» **YOUR OBJECTIVE**
From the first line of the entries below through the line bearing "Финансирование", write out each line exactly. Omit pictures.

** Opening PROVIDED RECORDS block **

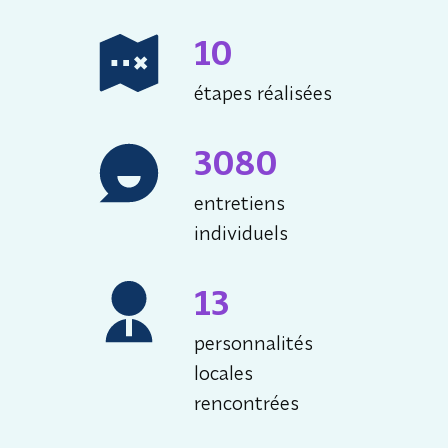
10
étapes réalisées
3080
entretiens
individuels
13
personnalités
locales
rencontrées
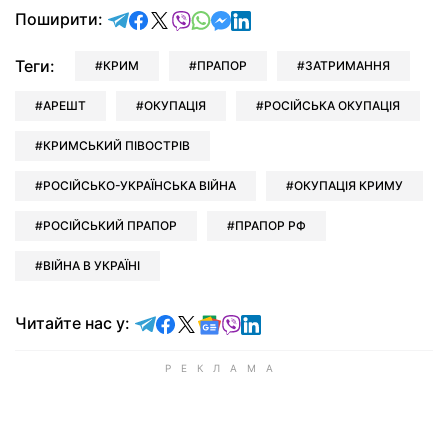
відправити у Telegram
поділитись у Facebook
поділитись у X
відправити у Viber
відправити у Whatsapp
відправити у Messenger
відправити у LinkedIn
Поширити:
Теги:
КРИМ
ПРАПОР
ЗАТРИМАННЯ
АРЕШТ
ОКУПАЦІЯ
РОСІЙСЬКА ОКУПАЦІЯ
КРИМСЬКИЙ ПІВОСТРІВ
РОСІЙСЬКО-УКРАЇНСЬКА ВІЙНА
ОКУПАЦІЯ КРИМУ
РОСІЙСЬКИЙ ПРАПОР
ПРАПОР РФ
ВІЙНА В УКРАЇНІ
Читайте у Telegram
Читайте у Facebook
Читайте у X
Читайте у Google news
Читайте у Viber
Читайте у LinkedIn
Читайте нас у:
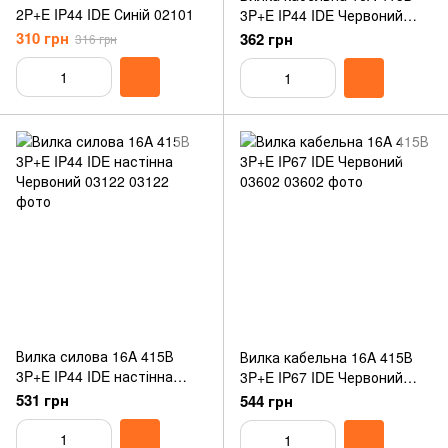
2P+E IP44 IDE Синій 02101
3P+E IP44 IDE Червоний
03102
310 грн
362 грн
316 грн
Вилка силова 16A 415В
Вилка кабельна 16A 415В
3P+E IP44 IDE настінна
3P+E IP67 IDE Червоний
Червоний 03122
03602
531 грн
544 грн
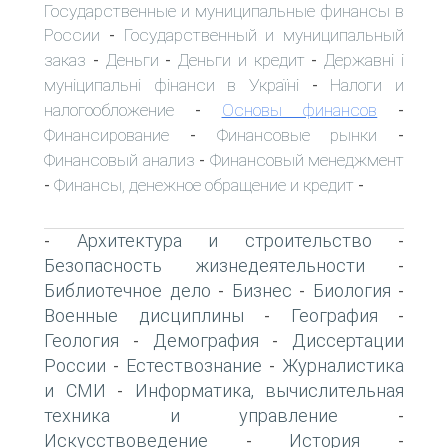
Государственные и муниципальные финансы в
России
Государственный и муниципальный
-
заказ
Деньги
Деньги и кредит
Державні і
-
-
-
муніципальні фінанси в Україні
Налоги и
-
налогообложение
Основы финансов
-
-
Финансирование
Финансовые рынки
-
-
Финансовый анализ
Финансовый менеджмент
-
Финансы, денежное обращение и кредит
-
-
Архитектура и строительство
-
-
Безопасность жизнедеятельности
-
Библиотечное дело
Бизнес
Биология
-
-
-
Военные дисциплины
География
-
-
Геология
Демография
Диссертации
-
-
России
Естествознание
Журналистика
-
-
и СМИ
Информатика, вычислительная
-
техника и управление
-
Искусствоведение
История
-
-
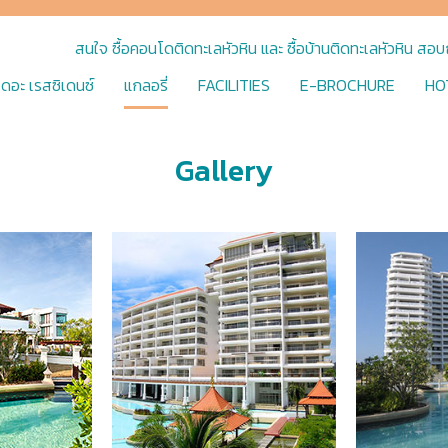
สนใจ ซื้อคอนโดติดทะเลหัวหิน และ ซื้อบ้านติดทะเลหัวหิน ส
เดอะ เรสซิเดนซ์
แกลอรี่
FACILITIES
E-BROCHURE
HO
Gallery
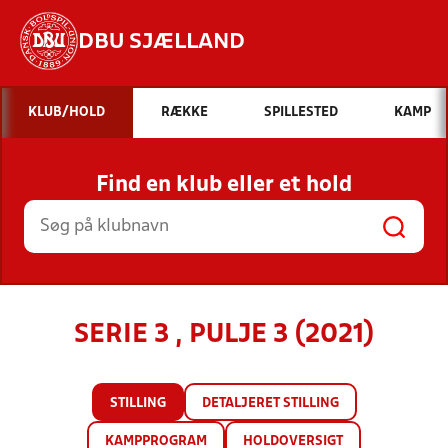
DBU SJÆLLAND
Hvad vil du søge efter?
KLUB/HOLD
RÆKKE
SPILLESTED
KAMP
INDHOLD OG NYHEDER
Find en klub eller et hold
STILLINGER, RESULTATER, KLUBBER OG
HOLD
SERIE 3 , PULJE 3 (2021)
STILLING
DETALJERET STILLING
KAMPPROGRAM
HOLDOVERSIGT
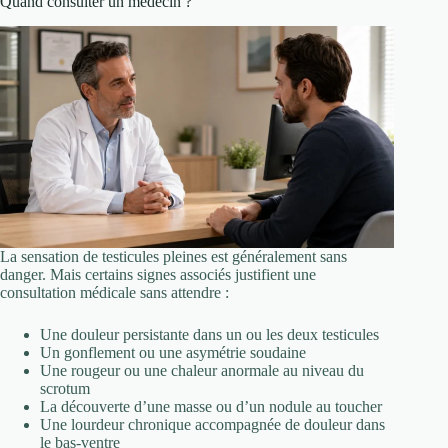
Quand consulter un médecin ?
La sensation de testicules pleines est généralement sans
danger. Mais certains signes associés justifient une
consultation médicale sans attendre :
Une douleur persistante dans un ou les deux testicules
Un gonflement ou une asymétrie soudaine
Une rougeur ou une chaleur anormale au niveau du
scrotum
La découverte d’une masse ou d’un nodule au toucher
Une lourdeur chronique accompagnée de douleur dans
le bas-ventre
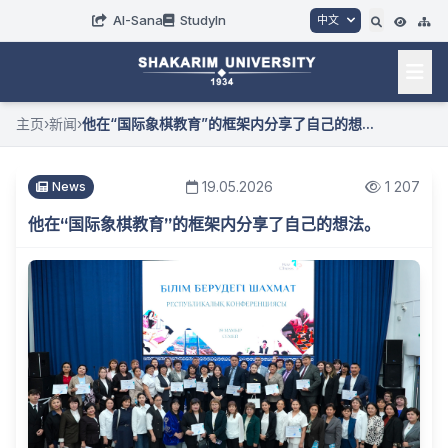
AI-Sana
StudyIn
中文
主页
›
新闻
›
他在“国际象棋教育”的框架内分享了自己的想...
19.05.2026
1 207
News
他在“国际象棋教育”的框架内分享了自己的想法。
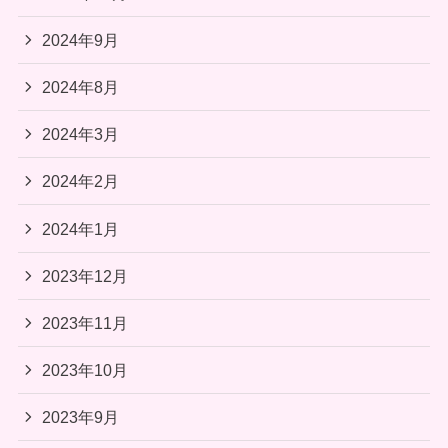
2024年9月
2024年8月
2024年3月
2024年2月
2024年1月
2023年12月
2023年11月
2023年10月
2023年9月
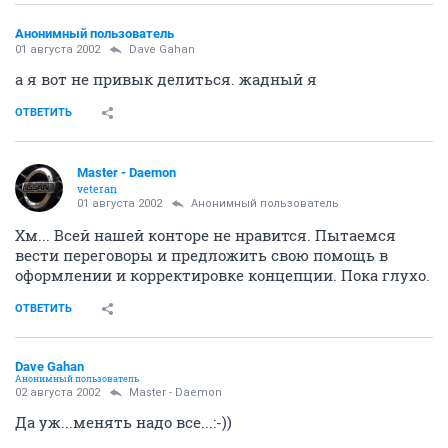
Анонимный пользователь
01 августа 2002
Dave Gahan
а я вот не привык делиться. жадный я
ОТВЕТИТЬ
Master - Daemon
veteran
01 августа 2002
Анонимный пользователь
Хм... Всей нашей конторе не нравится. Пытаемся
вести переговоры и предложить свою помощь в
оформлении и корректировке концепции. Пока глухо.
ОТВЕТИТЬ
Dave Gahan
Анонимный пользователь
02 августа 2002
Master - Daemon
Да уж...менять надо все...:-))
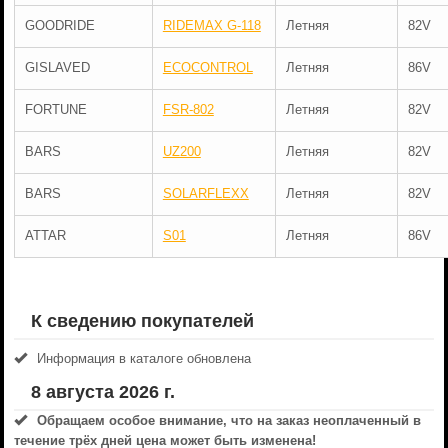
GOODRIDE
RIDEMAX G-118
Летняя
82V
GISLAVED
ECOCONTROL
Летняя
86V
FORTUNE
FSR-802
Летняя
82V
BARS
UZ200
Летняя
82V
BARS
SOLARFLEXX
Летняя
82V
ATTAR
S01
Летняя
86V
К сведению покупателей
Информация в каталоге обновлена
8 августа 2026 г.
Обращаем особое внимание, что на заказ неоплаченный в
течениe трёх дней цена может быть изменена!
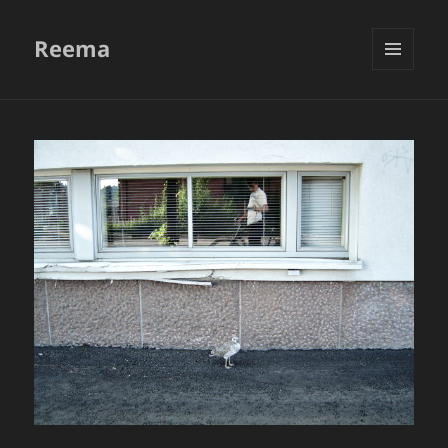
Reema
VALIKKO
JA
VIMPAIMET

** Closing PROVIDED RECORDS block **

» **EXPECTED OUTPUT**
10
étapes réalisées
3080
entretiens
individuels
13
personnalités
locales
rencontrées
відправити у Telegram
поділитись у Facebook
поділитись у X
відправити у Viber
відправити у Whatsapp
відправити у Messenger
відправити у LinkedIn
Поширити:
Теги:
КРИМ
ПРАПОР
ЗАТРИМАННЯ
АРЕШТ
ОКУПАЦІЯ
РОСІЙСЬКА ОКУПАЦІЯ
КРИМСЬКИЙ ПІВОСТРІВ
РОСІЙСЬКО-УКРАЇНСЬКА ВІЙНА
ОКУПАЦІЯ КРИМУ
РОСІЙСЬКИЙ ПРАПОР
ПРАПОР РФ
ВІЙНА В УКРАЇНІ
Читайте у Telegram
Читайте у Facebook
Читайте у X
Читайте у Google news
Читайте у Viber
Читайте у LinkedIn
Читайте нас у:
2P+E IP44 IDE Синій 02101
3P+E IP44 IDE Червоний
03102
310 грн
362 грн
316 грн
Вилка силова 16A 415В
Вилка кабельна 16A 415В
3P+E IP44 IDE настінна
3P+E IP67 IDE Червоний
Червоний 03122
03602
531 грн
544 грн
Государственные и муниципальные финансы в
России
Государственный и муниципальный
-
заказ
Деньги
Деньги и кредит
Державні і
-
-
-
муніципальні фінанси в Україні
Налоги и
-
налогообложение
Основы финансов
-
-
Финансирование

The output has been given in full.